▶ [EXERCISE BRIEF]:
Please print nothing but the lines from the one containing "164: 30 -> 27" to the final line below, exactly, and no pictures.

Segment Start: SOURCE RECORDS

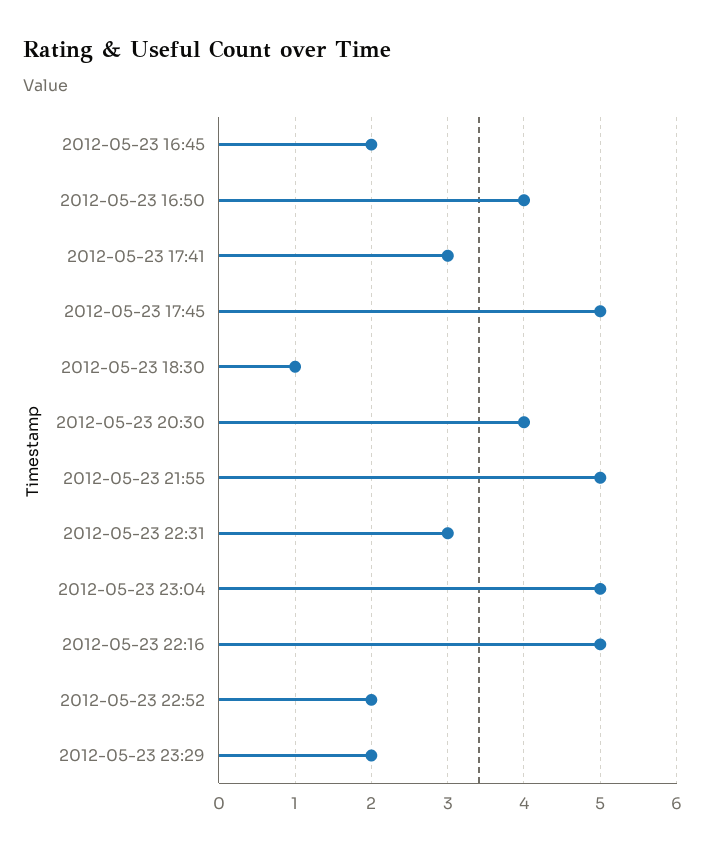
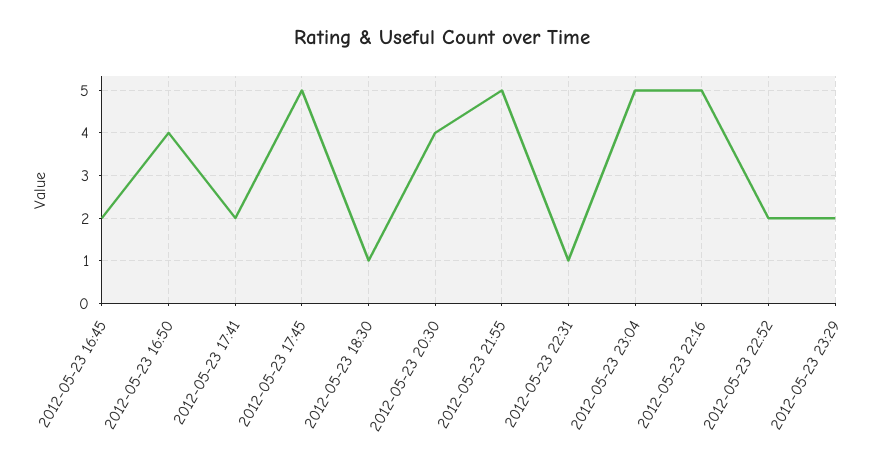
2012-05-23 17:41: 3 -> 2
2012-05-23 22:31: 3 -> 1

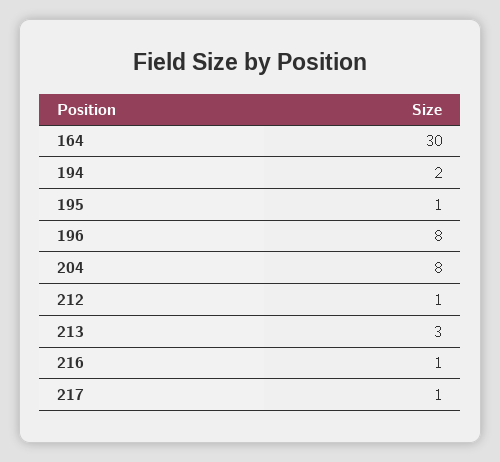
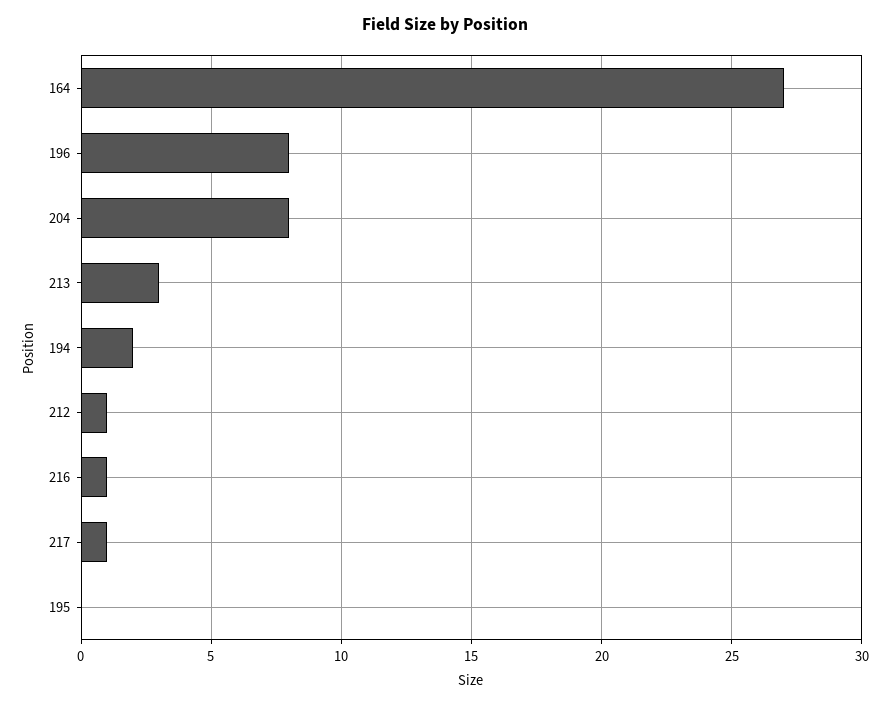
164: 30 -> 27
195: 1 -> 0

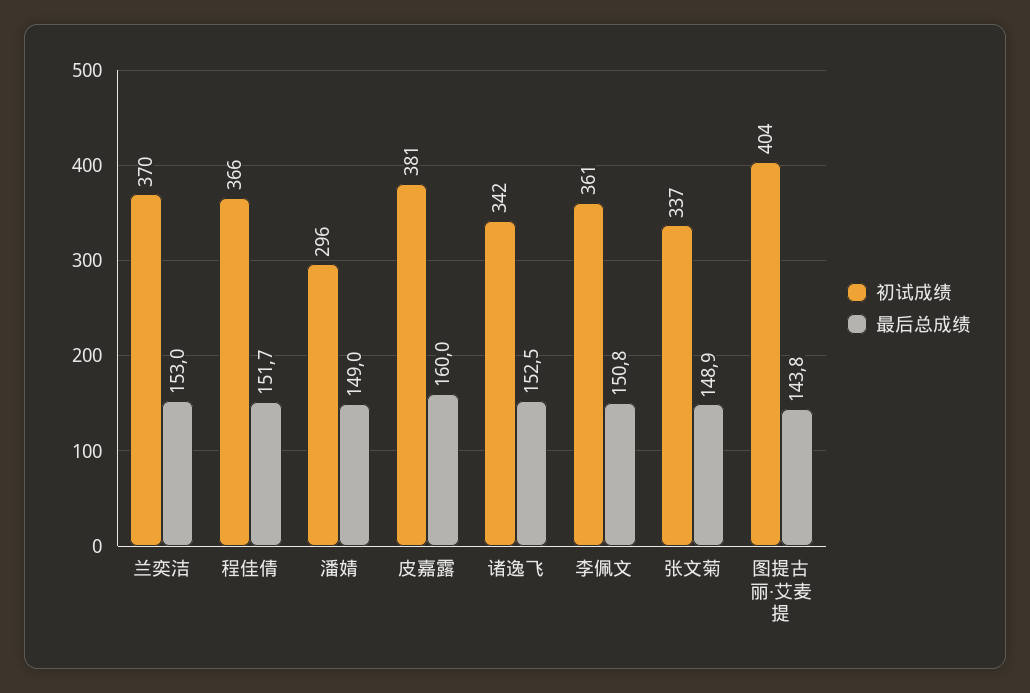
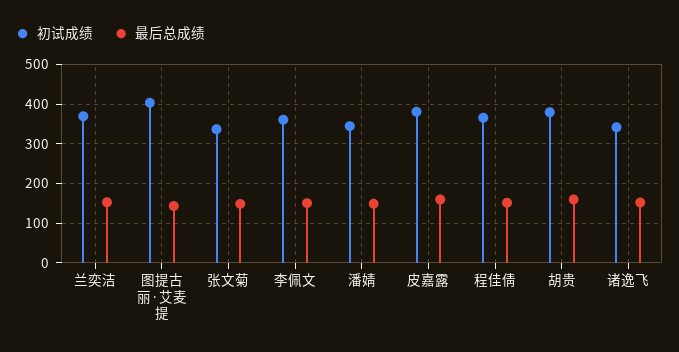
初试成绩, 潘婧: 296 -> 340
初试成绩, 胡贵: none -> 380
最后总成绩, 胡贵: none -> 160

Segment End: SOURCE RECORDS

▶ [EXERCISE RESPONSE]:
164: 30 -> 27
195: 1 -> 0

初试成绩, 潘婧: 296 -> 340
初试成绩, 胡贵: none -> 380
最后总成绩, 胡贵: none -> 160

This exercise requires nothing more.